• [Task objective]:
An exact copy of the lines from the one containing "X16268559Y-33032559D03*" through the last line below is required; include both of those lines and no others.

....

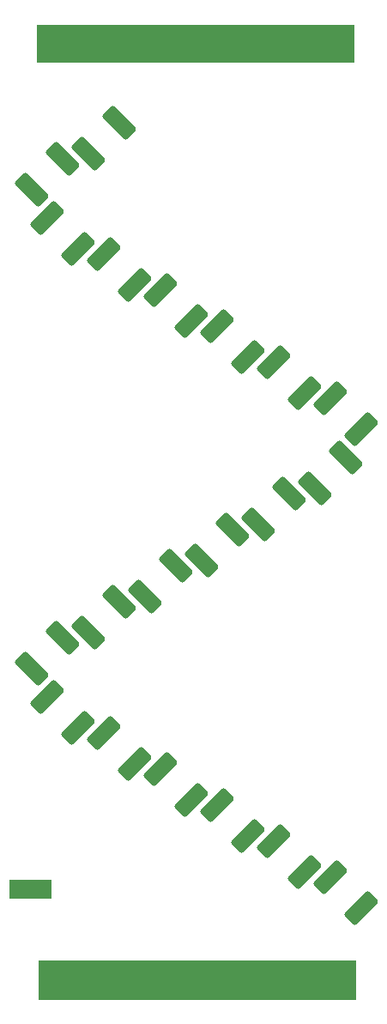
<source format=gbr>
%TF.GenerationSoftware,KiCad,Pcbnew,9.0.6*%
%TF.CreationDate,2025-12-26T03:05:52+01:00*%
%TF.ProjectId,secondary_mmc,7365636f-6e64-4617-9279-5f6d6d632e6b,rev?*%
%TF.SameCoordinates,Original*%
%TF.FileFunction,Soldermask,Top*%
%TF.FilePolarity,Negative*%
%FSLAX46Y46*%
G04 Gerber Fmt 4.6, Leading zero omitted, Abs format (unit mm)*
G04 Created by KiCad (PCBNEW 9.0.6) date 2025-12-26 03:05:52*
%MOMM*%
%LPD*%
G01*
G04 APERTURE LIST*
G04 Aperture macros list*
%AMRoundRect*
0 Rectangle with rounded corners*
0 $1 Rounding radius*
0 $2 $3 $4 $5 $6 $7 $8 $9 X,Y pos of 4 corners*
0 Add a 4 corners polygon primitive as box body*
4,1,4,$2,$3,$4,$5,$6,$7,$8,$9,$2,$3,0*
0 Add four circle primitives for the rounded corners*
1,1,$1+$1,$2,$3*
1,1,$1+$1,$4,$5*
1,1,$1+$1,$6,$7*
1,1,$1+$1,$8,$9*
0 Add four rect primitives between the rounded corners*
20,1,$1+$1,$2,$3,$4,$5,0*
20,1,$1+$1,$4,$5,$6,$7,0*
20,1,$1+$1,$6,$7,$8,$9,0*
20,1,$1+$1,$8,$9,$2,$3,0*%
G04 Aperture macros list end*
%ADD10C,0.100000*%
%ADD11RoundRect,0.250000X-1.405375X-0.645235X-0.645235X-1.405375X1.405375X0.645235X0.645235X1.405375X0*%
%ADD12RoundRect,0.250000X-0.645235X1.405375X-1.405375X0.645235X0.645235X-1.405375X1.405375X-0.645235X0*%
G04 APERTURE END LIST*
D10*
X15249000Y-14010400D02*
X46473000Y-14010400D01*
X46473000Y-17638000D01*
X15249000Y-17638000D01*
X15249000Y-14010400D01*
G36*
X15249000Y-14010400D02*
G01*
X46473000Y-14010400D01*
X46473000Y-17638000D01*
X15249000Y-17638000D01*
X15249000Y-14010400D01*
G37*
X15376000Y-106252800D02*
X46600000Y-106252800D01*
X46600000Y-110083600D01*
X15376000Y-110083600D01*
X15376000Y-106252800D01*
G36*
X15376000Y-106252800D02*
G01*
X46600000Y-106252800D01*
X46600000Y-110083600D01*
X15376000Y-110083600D01*
X15376000Y-106252800D01*
G37*
X12547600Y-98348800D02*
X16560800Y-98348800D01*
X16560800Y-100076000D01*
X12547600Y-100076000D01*
X12547600Y-98348800D01*
G36*
X12547600Y-98348800D02*
G01*
X16560800Y-98348800D01*
X16560800Y-100076000D01*
X12547600Y-100076000D01*
X12547600Y-98348800D01*
G37*
D11*
%TO.C,C18*%
X33032559Y-90944559D03*
X36055441Y-93967441D03*
%TD*%
D12*
%TO.C,C13*%
X23355441Y-70878559D03*
X20332559Y-73901441D03*
%TD*%
%TO.C,C1*%
X23355441Y-23634559D03*
X20332559Y-26657441D03*
%TD*%
D11*
%TO.C,C7*%
X38620559Y-47256559D03*
X41643441Y-50279441D03*
%TD*%
D12*
%TO.C,C9*%
X45707441Y-56654559D03*
X42684559Y-59677441D03*
%TD*%
D11*
%TO.C,C19*%
X38608000Y-94488000D03*
X41630882Y-97510882D03*
%TD*%
%TO.C,C5*%
X27444559Y-40144559D03*
X30467441Y-43167441D03*
%TD*%
%TO.C,C6*%
X33032559Y-43700559D03*
X36055441Y-46723441D03*
%TD*%
%TO.C,C15*%
X16268559Y-80276559D03*
X19291441Y-83299441D03*
%TD*%
D12*
%TO.C,C12*%
X28943441Y-67322559D03*
X25920559Y-70345441D03*
%TD*%
%TO.C,C2*%
X17767441Y-27190559D03*
X14744559Y-30213441D03*
%TD*%
D11*
%TO.C,C8*%
X44208559Y-50812559D03*
X47231441Y-53835441D03*
%TD*%
D12*
%TO.C,C14*%
X17767441Y-74434559D03*
X14744559Y-77457441D03*
%TD*%
D11*
%TO.C,C17*%
X27444559Y-87388559D03*
X30467441Y-90411441D03*
%TD*%
%TO.C,C3*%
X16268559Y-33032559D03*
X19291441Y-36055441D03*
%TD*%
D12*
%TO.C,C11*%
X34531441Y-63766559D03*
X31508559Y-66789441D03*
%TD*%
D11*
%TO.C,C16*%
X21856559Y-83832559D03*
X24879441Y-86855441D03*
%TD*%
D12*
%TO.C,C10*%
X40119441Y-60210559D03*
X37096559Y-63233441D03*
%TD*%
D11*
%TO.C,C20*%
X44208559Y-98056559D03*
X47231441Y-101079441D03*
%TD*%
%TO.C,C4*%
X21856559Y-36588559D03*
X24879441Y-39611441D03*
%TD*%
M02*

</source>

....

• [Output of the task]:
X16268559Y-33032559D03*
X19291441Y-36055441D03*
%TD*%
D12*
%TO.C,C11*%
X34531441Y-63766559D03*
X31508559Y-66789441D03*
%TD*%
D11*
%TO.C,C16*%
X21856559Y-83832559D03*
X24879441Y-86855441D03*
%TD*%
D12*
%TO.C,C10*%
X40119441Y-60210559D03*
X37096559Y-63233441D03*
%TD*%
D11*
%TO.C,C20*%
X44208559Y-98056559D03*
X47231441Y-101079441D03*
%TD*%
%TO.C,C4*%
X21856559Y-36588559D03*
X24879441Y-39611441D03*
%TD*%
M02*

</source>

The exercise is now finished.